Vivien jerked her chin in stiff acknowledgement. ‘I fail to see why that should amuse you.’
‘Do I seem amused?’ The glitter of gold in Lucca’s stunning gaze was bright as the heart of a fire. ‘You have got me wrong. I’m astonished by Garsdale’s nerve and surprised you didn’t throw him out of the house. Or was his short stay the result of your request that he leave?’
Her teeth gritted together. ‘Most women would regard a marriage proposal as a compliment. I can’t see why you would think I’d be tempted to show Fabian the door over the head of it!’
‘You must be very obtuse.’
‘I don’t think so. You’re being incredibly rude.’ Vivien could hear her own voice rising in spite of her desire to remain cool in the face of all provocation. ‘Fabian is very respected in academic circles and he has been a very good friend to me.’
‘He also happens to be easily old enough to be your father. Possibly you have reached the conclusion that I was a little too exciting for you,’ Lucca murmured, offering that tantalising opinion in a drawl as soft as silk. ‘But opting for the equivalent of a quiet space in a twin coffin seems rather premature for a woman who is only twenty-seven years old.’

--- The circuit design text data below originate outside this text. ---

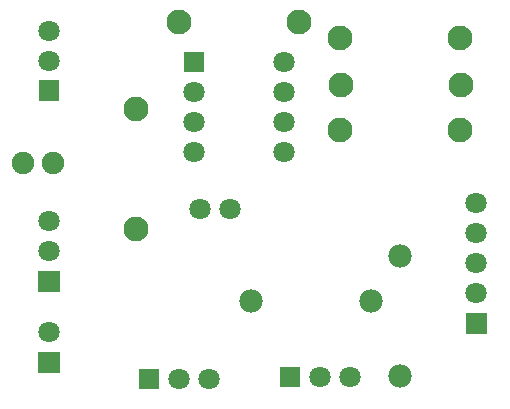
<source format=gts>
G04 Layer: TopSolderMaskLayer*
G04 EasyEDA v6.4.19.5, 2021-05-18T22:58:39--5:00*
G04 66efe2adf43246afbf7e92f2808a4bb2,00a5ad12733442db97615573759eb5db,10*
G04 Gerber Generator version 0.2*
G04 Scale: 100 percent, Rotated: No, Reflected: No *
G04 Dimensions in millimeters *
G04 leading zeros omitted , absolute positions ,4 integer and 5 decimal *
%FSLAX45Y45*%
%MOMM*%

%ADD24C,1.8016*%
%ADD28C,1.9812*%
%ADD31C,2.1016*%
%ADD32C,1.9032*%

%LPD*%
D24*
G01*
X4533900Y1993900D03*
G01*
X4533900Y1739900D03*
G01*
X4533900Y1485900D03*
G01*
X4533900Y1231900D03*
G36*
X4443729Y887729D02*
G01*
X4443729Y1068070D01*
X4624070Y1068070D01*
X4624070Y887729D01*
G37*
G01*
X2273300Y508000D03*
G01*
X2019300Y508000D03*
G36*
X1681479Y424179D02*
G01*
X1681479Y591820D01*
X1849120Y591820D01*
X1849120Y424179D01*
G37*
G01*
X3467100Y520700D03*
G01*
X3213100Y520700D03*
G36*
X2875279Y436879D02*
G01*
X2875279Y604520D01*
X3042920Y604520D01*
X3042920Y436879D01*
G37*
G01*
X914400Y3454400D03*
G01*
X914400Y3200400D03*
G36*
X830579Y2856229D02*
G01*
X830579Y3036570D01*
X998220Y3036570D01*
X998220Y2856229D01*
G37*
G36*
X824229Y557529D02*
G01*
X824229Y737870D01*
X1004570Y737870D01*
X1004570Y557529D01*
G37*
G01*
X914400Y901700D03*
D28*
G01*
X3644900Y1168400D03*
G01*
X2628900Y1168400D03*
G01*
X3886200Y1549400D03*
G01*
X3886200Y533400D03*
D24*
G01*
X914400Y1841500D03*
G01*
X914400Y1587500D03*
G36*
X819404Y1243329D02*
G01*
X819404Y1423670D01*
X1009395Y1423670D01*
X1009395Y1243329D01*
G37*
G01*
X2197100Y1943100D03*
G01*
X2451100Y1943100D03*
G01*
X2908300Y3187700D03*
G01*
X2908300Y2933700D03*
G01*
X2908300Y2679700D03*
G01*
X2908300Y2425700D03*
G01*
X2146300Y2425700D03*
G01*
X2146300Y2679700D03*
G01*
X2146300Y2933700D03*
G36*
X2061209Y3102355D02*
G01*
X2061209Y3272536D01*
X2231390Y3272536D01*
X2231390Y3102355D01*
G37*
D31*
G01*
X3378200Y2616200D03*
G01*
X4394200Y2616200D03*
G01*
X3390900Y2997200D03*
G01*
X4406900Y2997200D03*
G01*
X3378200Y3390900D03*
G01*
X4394200Y3390900D03*
G01*
X1651000Y1778000D03*
G01*
X1651000Y2794000D03*
G01*
X2019300Y3530600D03*
G01*
X3035300Y3530600D03*
D32*
G01*
X698500Y2336800D03*
G01*
X952500Y2336800D03*
M02*

</source>
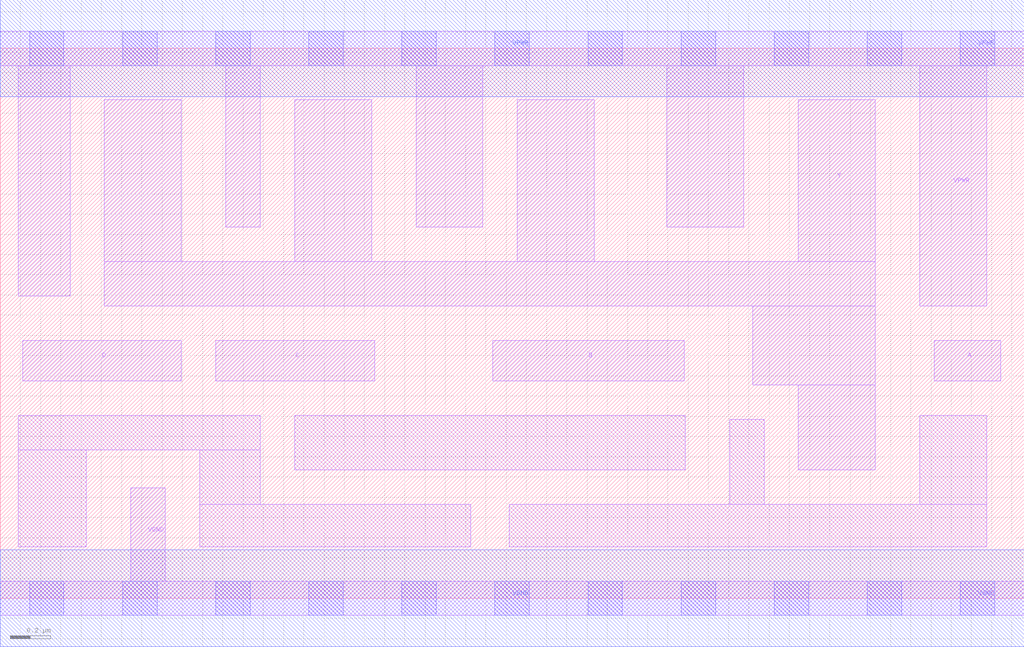
<source format=lef>
# Copyright 2020 The SkyWater PDK Authors
#
# Licensed under the Apache License, Version 2.0 (the "License");
# you may not use this file except in compliance with the License.
# You may obtain a copy of the License at
#
#     https://www.apache.org/licenses/LICENSE-2.0
#
# Unless required by applicable law or agreed to in writing, software
# distributed under the License is distributed on an "AS IS" BASIS,
# WITHOUT WARRANTIES OR CONDITIONS OF ANY KIND, either express or implied.
# See the License for the specific language governing permissions and
# limitations under the License.
#
# SPDX-License-Identifier: Apache-2.0

VERSION 5.7 ;
  NAMESCASESENSITIVE ON ;
  NOWIREEXTENSIONATPIN ON ;
  DIVIDERCHAR "/" ;
  BUSBITCHARS "[]" ;
UNITS
  DATABASE MICRONS 200 ;
END UNITS
PROPERTYDEFINITIONS
  MACRO maskLayoutSubType STRING ;
  MACRO prCellType STRING ;
  MACRO originalViewName STRING ;
END PROPERTYDEFINITIONS
MACRO sky130_fd_sc_hdll__nand4_2
  CLASS CORE ;
  FOREIGN sky130_fd_sc_hdll__nand4_2 ;
  ORIGIN  0.000000  0.000000 ;
  SIZE  5.060000 BY  2.720000 ;
  SYMMETRY X Y R90 ;
  SITE unithd ;
  PIN A
    ANTENNAGATEAREA  0.555000 ;
    DIRECTION INPUT ;
    USE SIGNAL ;
    PORT
      LAYER li1 ;
        RECT 4.615000 1.075000 4.945000 1.275000 ;
    END
  END A
  PIN B
    ANTENNAGATEAREA  0.555000 ;
    DIRECTION INPUT ;
    USE SIGNAL ;
    PORT
      LAYER li1 ;
        RECT 2.435000 1.075000 3.380000 1.275000 ;
    END
  END B
  PIN C
    ANTENNAGATEAREA  0.555000 ;
    DIRECTION INPUT ;
    USE SIGNAL ;
    PORT
      LAYER li1 ;
        RECT 1.065000 1.075000 1.850000 1.275000 ;
    END
  END C
  PIN D
    ANTENNAGATEAREA  0.555000 ;
    DIRECTION INPUT ;
    USE SIGNAL ;
    PORT
      LAYER li1 ;
        RECT 0.110000 1.075000 0.895000 1.275000 ;
    END
  END D
  PIN VGND
    ANTENNADIFFAREA  0.208000 ;
    DIRECTION INOUT ;
    USE SIGNAL ;
    PORT
      LAYER li1 ;
        RECT 0.000000 -0.085000 5.060000 0.085000 ;
        RECT 0.645000  0.085000 0.815000 0.545000 ;
      LAYER mcon ;
        RECT 0.145000 -0.085000 0.315000 0.085000 ;
        RECT 0.605000 -0.085000 0.775000 0.085000 ;
        RECT 1.065000 -0.085000 1.235000 0.085000 ;
        RECT 1.525000 -0.085000 1.695000 0.085000 ;
        RECT 1.985000 -0.085000 2.155000 0.085000 ;
        RECT 2.445000 -0.085000 2.615000 0.085000 ;
        RECT 2.905000 -0.085000 3.075000 0.085000 ;
        RECT 3.365000 -0.085000 3.535000 0.085000 ;
        RECT 3.825000 -0.085000 3.995000 0.085000 ;
        RECT 4.285000 -0.085000 4.455000 0.085000 ;
        RECT 4.745000 -0.085000 4.915000 0.085000 ;
      LAYER met1 ;
        RECT 0.000000 -0.240000 5.060000 0.240000 ;
    END
  END VGND
  PIN VPWR
    ANTENNADIFFAREA  2.180000 ;
    DIRECTION INOUT ;
    USE SIGNAL ;
    PORT
      LAYER li1 ;
        RECT 0.000000 2.635000 5.060000 2.805000 ;
        RECT 0.090000 1.495000 0.345000 2.635000 ;
        RECT 1.115000 1.835000 1.285000 2.635000 ;
        RECT 2.055000 1.835000 2.385000 2.635000 ;
        RECT 3.295000 1.835000 3.675000 2.635000 ;
        RECT 4.545000 1.445000 4.875000 2.635000 ;
      LAYER mcon ;
        RECT 0.145000 2.635000 0.315000 2.805000 ;
        RECT 0.605000 2.635000 0.775000 2.805000 ;
        RECT 1.065000 2.635000 1.235000 2.805000 ;
        RECT 1.525000 2.635000 1.695000 2.805000 ;
        RECT 1.985000 2.635000 2.155000 2.805000 ;
        RECT 2.445000 2.635000 2.615000 2.805000 ;
        RECT 2.905000 2.635000 3.075000 2.805000 ;
        RECT 3.365000 2.635000 3.535000 2.805000 ;
        RECT 3.825000 2.635000 3.995000 2.805000 ;
        RECT 4.285000 2.635000 4.455000 2.805000 ;
        RECT 4.745000 2.635000 4.915000 2.805000 ;
      LAYER met1 ;
        RECT 0.000000 2.480000 5.060000 2.960000 ;
    END
  END VPWR
  PIN Y
    ANTENNADIFFAREA  1.368000 ;
    DIRECTION OUTPUT ;
    USE SIGNAL ;
    PORT
      LAYER li1 ;
        RECT 0.515000 1.445000 4.325000 1.665000 ;
        RECT 0.515000 1.665000 0.895000 2.465000 ;
        RECT 1.455000 1.665000 1.835000 2.465000 ;
        RECT 2.555000 1.665000 2.935000 2.465000 ;
        RECT 3.720000 1.055000 4.325000 1.445000 ;
        RECT 3.945000 0.635000 4.325000 1.055000 ;
        RECT 3.945000 1.665000 4.325000 2.465000 ;
    END
  END Y
  OBS
    LAYER li1 ;
      RECT 0.090000 0.255000 0.425000 0.735000 ;
      RECT 0.090000 0.735000 1.285000 0.905000 ;
      RECT 0.985000 0.255000 2.325000 0.465000 ;
      RECT 0.985000 0.465000 1.285000 0.735000 ;
      RECT 1.455000 0.635000 3.385000 0.905000 ;
      RECT 2.515000 0.255000 4.875000 0.465000 ;
      RECT 3.605000 0.465000 3.775000 0.885000 ;
      RECT 4.545000 0.465000 4.875000 0.905000 ;
  END
  PROPERTY maskLayoutSubType "abstract" ;
  PROPERTY prCellType "standard" ;
  PROPERTY originalViewName "layout" ;
END sky130_fd_sc_hdll__nand4_2

</source>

The burn effect of his whiplash tongue sent a painful flush climbing up Vivien’s slender throat. ‘I suppose you think it’s clever to be smart at Fabian’s expense.’
‘Don’t you find it strange that the professor left you here alone with me without a murmur?’
‘Fabian is too mature and too dignified to stoop to any other kind of behaviour!’
Lucca vented a not very pleasant laugh. ‘Is that what you call it? I would have said his hasty departure had much more to do with self-preservation. He didn’t want to risk a scene and he didn’t want to rile me either.’
Vivien thrust up her chin, her anger steadily mounting. ‘You’ve got no right to imply that Fabian might be a coward.’
His brilliant golden gaze was heavily sardonic. ‘Stop trying to send me up, Vivi. You wouldn’t even consider marrying a guy like that after me!’
‘Oh, wouldn’t I?’ The sound of that pet name was like salt rubbed in an open wound. Once that name had been a term of affection and intimacy. Now it was only a cruel aide-mémoire to all she had lost. She honestly did not know how she had been tempted into the indiscretion of telling Lucca that Fabian had asked her to marry him. But having done it, she would have loyally defended Fabian to the death. Lucca’s derisive remarks only added a more bitter edge to emotions that were already threatening to get out of her control.
His lean, strikingly handsome face clenched hard. ‘No, you wouldn’t marry him,’ he breathed almost harshly, answering his own arrogant question. ‘You deserve better than a guy I can laugh at.’
‘Sticks and stones. You’re so wrong about Fabian!’ Vivien slung him a tempestuous look of condemnation, dimly wondering why she was so angry with him. ‘I don’t think he would ever make me as unhappy as you did—’
An ebony brow elevated, questioning that statement. ‘I doubt that very much. You’re full of passion and he acts like a very cold fish.’
‘When I was no longer flavour of the month, there was nobody colder than you. Fabian isn’t volatile and it’s highly unlikely that anyone will ever refer to him as a womaniser!’